1.2.De onroerende zaak is op 24 augustus 2017 verkocht voor € 200.000.
Geschil en beoordeling
2. In geschil is de waarde van de onroerende zaak per 1 januari 2016. In haar beroepschrift heeft eiseres een waarde bepleit van € 100.000. In haar brief van 21 november 2018, heeft eiseres zich subsidiair op het standpunt dat de waarde moet worden verhoogd tot
€ 200.000. Verweerder stelt zich op het standpunt dat de waarde niet op een te hoog bedrag is vastgesteld. Ten aanzien van het door eiseres ingenomen subsidiaire standpunt, stelt verweerder zich op het standpunt dat het innemen van een dergelijk standpunt zo kort voor de zitting in strijd is met een goede procesorde.

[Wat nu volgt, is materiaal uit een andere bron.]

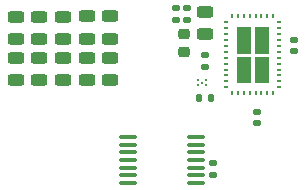
<source format=gbp>
G04 #@! TF.GenerationSoftware,KiCad,Pcbnew,(6.0.0-0)*
G04 #@! TF.CreationDate,2022-01-16T01:34:20+01:00*
G04 #@! TF.ProjectId,ESCv4.3,45534376-342e-4332-9e6b-696361645f70,rev?*
G04 #@! TF.SameCoordinates,Original*
G04 #@! TF.FileFunction,Paste,Bot*
G04 #@! TF.FilePolarity,Positive*
%FSLAX46Y46*%
G04 Gerber Fmt 4.6, Leading zero omitted, Abs format (unit mm)*
G04 Created by KiCad (PCBNEW (6.0.0-0)) date 2022-01-16 01:34:20*
%MOMM*%
%LPD*%
G01*
G04 APERTURE LIST*
G04 Aperture macros list*
%AMRoundRect*
0 Rectangle with rounded corners*
0 $1 Rounding radius*
0 $2 $3 $4 $5 $6 $7 $8 $9 X,Y pos of 4 corners*
0 Add a 4 corners polygon primitive as box body*
4,1,4,$2,$3,$4,$5,$6,$7,$8,$9,$2,$3,0*
0 Add four circle primitives for the rounded corners*
1,1,$1+$1,$2,$3*
1,1,$1+$1,$4,$5*
1,1,$1+$1,$6,$7*
1,1,$1+$1,$8,$9*
0 Add four rect primitives between the rounded corners*
20,1,$1+$1,$2,$3,$4,$5,0*
20,1,$1+$1,$4,$5,$6,$7,0*
20,1,$1+$1,$6,$7,$8,$9,0*
20,1,$1+$1,$8,$9,$2,$3,0*%
G04 Aperture macros list end*
%ADD10C,0.100000*%
%ADD11O,0.500000X0.200000*%
%ADD12O,0.200000X0.500000*%
%ADD13RoundRect,0.243750X-0.456250X0.243750X-0.456250X-0.243750X0.456250X-0.243750X0.456250X0.243750X0*%
%ADD14RoundRect,0.243750X0.456250X-0.243750X0.456250X0.243750X-0.456250X0.243750X-0.456250X-0.243750X0*%
%ADD15RoundRect,0.147500X-0.172500X0.147500X-0.172500X-0.147500X0.172500X-0.147500X0.172500X0.147500X0*%
%ADD16RoundRect,0.218750X-0.256250X0.218750X-0.256250X-0.218750X0.256250X-0.218750X0.256250X0.218750X0*%
%ADD17RoundRect,0.147500X0.172500X-0.147500X0.172500X0.147500X-0.172500X0.147500X-0.172500X-0.147500X0*%
%ADD18R,0.250000X0.250000*%
%ADD19RoundRect,0.147500X0.147500X0.172500X-0.147500X0.172500X-0.147500X-0.172500X0.147500X-0.172500X0*%
%ADD20RoundRect,0.100000X-0.637500X-0.100000X0.637500X-0.100000X0.637500X0.100000X-0.637500X0.100000X0*%
G04 APERTURE END LIST*
D10*
G04 #@! TO.C,U5*
X109030000Y-88755000D02*
X107925000Y-88755000D01*
X107925000Y-88755000D02*
X107925000Y-90930000D01*
X107925000Y-90930000D02*
X109030000Y-90930000D01*
X109030000Y-90930000D02*
X109030000Y-88755000D01*
G36*
X109030000Y-90930000D02*
G01*
X107925000Y-90930000D01*
X107925000Y-88755000D01*
X109030000Y-88755000D01*
X109030000Y-90930000D01*
G37*
X109030000Y-90930000D02*
X107925000Y-90930000D01*
X107925000Y-88755000D01*
X109030000Y-88755000D01*
X109030000Y-90930000D01*
X107460000Y-88755000D02*
X106355000Y-88755000D01*
X106355000Y-88755000D02*
X106355000Y-90930000D01*
X106355000Y-90930000D02*
X107460000Y-90930000D01*
X107460000Y-90930000D02*
X107460000Y-88755000D01*
G36*
X107460000Y-90930000D02*
G01*
X106355000Y-90930000D01*
X106355000Y-88755000D01*
X107460000Y-88755000D01*
X107460000Y-90930000D01*
G37*
X107460000Y-90930000D02*
X106355000Y-90930000D01*
X106355000Y-88755000D01*
X107460000Y-88755000D01*
X107460000Y-90930000D01*
X107460000Y-91240000D02*
X106355000Y-91240000D01*
X106355000Y-91240000D02*
X106355000Y-93415000D01*
X106355000Y-93415000D02*
X107460000Y-93415000D01*
X107460000Y-93415000D02*
X107460000Y-91240000D01*
G36*
X107460000Y-93415000D02*
G01*
X106355000Y-93415000D01*
X106355000Y-91240000D01*
X107460000Y-91240000D01*
X107460000Y-93415000D01*
G37*
X107460000Y-93415000D02*
X106355000Y-93415000D01*
X106355000Y-91240000D01*
X107460000Y-91240000D01*
X107460000Y-93415000D01*
X109030000Y-91240000D02*
X107925000Y-91240000D01*
X107925000Y-91240000D02*
X107925000Y-93415000D01*
X107925000Y-93415000D02*
X109030000Y-93415000D01*
X109030000Y-93415000D02*
X109030000Y-91240000D01*
G36*
X109030000Y-93415000D02*
G01*
X107925000Y-93415000D01*
X107925000Y-91240000D01*
X109030000Y-91240000D01*
X109030000Y-93415000D01*
G37*
X109030000Y-93415000D02*
X107925000Y-93415000D01*
X107925000Y-91240000D01*
X109030000Y-91240000D01*
X109030000Y-93415000D01*
G04 #@! TD*
D11*
G04 #@! TO.C,U5*
X105440000Y-93835000D03*
X105440000Y-93335000D03*
X105440000Y-92835000D03*
X105440000Y-92335000D03*
X105440000Y-91835000D03*
X105440000Y-91335000D03*
X105440000Y-90835000D03*
X105440000Y-90335000D03*
X105440000Y-89835000D03*
X105440000Y-89335000D03*
X105440000Y-88835000D03*
X105440000Y-88335000D03*
D12*
X105940000Y-87835000D03*
X106440000Y-87835000D03*
X106940000Y-87835000D03*
X107440000Y-87835000D03*
X107940000Y-87835000D03*
X108440000Y-87835000D03*
X108940000Y-87835000D03*
X109440000Y-87835000D03*
D11*
X109940000Y-88335000D03*
X109940000Y-88835000D03*
X109940000Y-89335000D03*
X109940000Y-89835000D03*
X109940000Y-90335000D03*
X109940000Y-90835000D03*
X109940000Y-91335000D03*
X109940000Y-91835000D03*
X109940000Y-92335000D03*
X109940000Y-92835000D03*
X109940000Y-93335000D03*
X109940000Y-93835000D03*
D12*
X109440000Y-94335000D03*
X108940000Y-94335000D03*
X108440000Y-94335000D03*
X107940000Y-94335000D03*
X107440000Y-94335000D03*
X106940000Y-94335000D03*
X106440000Y-94335000D03*
X105940000Y-94335000D03*
G04 #@! TD*
D13*
G04 #@! TO.C,C2*
X95630000Y-87832500D03*
X95630000Y-89707500D03*
G04 #@! TD*
G04 #@! TO.C,C4*
X89610000Y-87852500D03*
X89610000Y-89727500D03*
G04 #@! TD*
G04 #@! TO.C,C5*
X93630000Y-87832500D03*
X93630000Y-89707500D03*
G04 #@! TD*
D14*
G04 #@! TO.C,C6*
X89610000Y-93237500D03*
X89610000Y-91362500D03*
G04 #@! TD*
G04 #@! TO.C,C7*
X87620000Y-93237500D03*
X87620000Y-91362500D03*
G04 #@! TD*
G04 #@! TO.C,C8*
X95630000Y-93217500D03*
X95630000Y-91342500D03*
G04 #@! TD*
G04 #@! TO.C,C9*
X93630000Y-93217500D03*
X93630000Y-91342500D03*
G04 #@! TD*
D13*
G04 #@! TO.C,C10*
X87620000Y-87852500D03*
X87620000Y-89727500D03*
G04 #@! TD*
D14*
G04 #@! TO.C,C11*
X91610000Y-93237500D03*
X91610000Y-91362500D03*
G04 #@! TD*
D13*
G04 #@! TO.C,C12*
X91630000Y-87852500D03*
X91630000Y-89727500D03*
G04 #@! TD*
D15*
G04 #@! TO.C,C27*
X111170000Y-89795000D03*
X111170000Y-90765000D03*
G04 #@! TD*
G04 #@! TO.C,C28*
X108080000Y-95895000D03*
X108080000Y-96865000D03*
G04 #@! TD*
D16*
G04 #@! TO.C,C33*
X101900000Y-89302500D03*
X101900000Y-90877500D03*
G04 #@! TD*
D15*
G04 #@! TO.C,C34*
X103690000Y-91115000D03*
X103690000Y-92085000D03*
G04 #@! TD*
D17*
G04 #@! TO.C,C36*
X101170000Y-88105000D03*
X101170000Y-87135000D03*
G04 #@! TD*
G04 #@! TO.C,C37*
X102170000Y-88115000D03*
X102170000Y-87145000D03*
G04 #@! TD*
D14*
G04 #@! TO.C,C38*
X103660000Y-89317500D03*
X103660000Y-87442500D03*
G04 #@! TD*
D17*
G04 #@! TO.C,C39*
X104375000Y-101235000D03*
X104375000Y-100265000D03*
G04 #@! TD*
D18*
G04 #@! TO.C,U4*
X103078500Y-93650000D03*
X103771500Y-93650000D03*
X103078500Y-93250000D03*
X103771500Y-93250000D03*
X103425000Y-93450000D03*
G04 #@! TD*
D19*
G04 #@! TO.C,C26*
X104160000Y-94725000D03*
X103190000Y-94725000D03*
G04 #@! TD*
D20*
G04 #@! TO.C,U7*
X97137500Y-101950000D03*
X97137500Y-101300000D03*
X97137500Y-100650000D03*
X97137500Y-100000000D03*
X97137500Y-99350000D03*
X97137500Y-98700000D03*
X97137500Y-98050000D03*
X102862500Y-98050000D03*
X102862500Y-98700000D03*
X102862500Y-99350000D03*
X102862500Y-100000000D03*
X102862500Y-100650000D03*
X102862500Y-101300000D03*
X102862500Y-101950000D03*
G04 #@! TD*
M02*

</source>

3. Op verweerder rust de bewijslast om aannemelijk te maken dat de door hem voorgestane waarde per 1 januari 2016 niet hoger is dan de waarde in het economische verkeer op die datum. Als verweerder niet in deze bewijslast slaagt, komt de vraag aan de orde of eiseres de door haar bepleite waarde aannemelijk heeft gemaakt. Indien ook dat laatste niet het geval is, zal de rechter als regel de waarde zelf vaststellen (zie HR 14 oktober 2005, ECLI:NL:HR:2005:AU4300, en HR 28 januari 2011, ECLI:NL:HR:2011:BP2132). 4. Ter onderbouwing van de waarde verwijst verweerder op het eigen aankoopcijfer van de onroerende zaak en op het taxatierapport van taxateur [taxateur verweerder 2] van 2 maart 2018. Uit het taxatierapport volgt een waarde van € 187.000.
5. Naar het oordeel van de rechtbank heeft verweerder aan de op hem rustende bewijslast voldaan. Bij dit oordeel overweegt de rechtbank het volgende.
6. De rechtbank stelt voorop dat indien een onroerende zaak omstreeks de waardepeildatum wordt verkocht, in de regel ervan wordt uitgegaan dat die prijs de waarde in het economische verkeer weergeeft. De onroerende zaak is verkocht op 24 augustus 2017 voor € 200.000. Deze datum ligt weliswaar wat verwijderd van de waardepeildatum, maar niet zover verwijderd dat dit marktgegeven niet meer bruikbaar is. De rechtbank heeft verder geen aanknopingspunten dat dit verkoopcijfer niet onder zakelijke omstandigheden tot stand is gekomen, dan wel dat dit verkoopcijfer om andere redenen niet marktconform is. De rechtbank is van oordeel dat verweerder met de verwijzing naar het eigen verkoopcijfer aannemelijk heeft gemaakt dat de door hem vastgestelde waarde van € 122.000 niet te hoog is. De overige beroepsgronden die eiseres heeft aangevoerd met betrekking tot de waarde maken dit niet anders.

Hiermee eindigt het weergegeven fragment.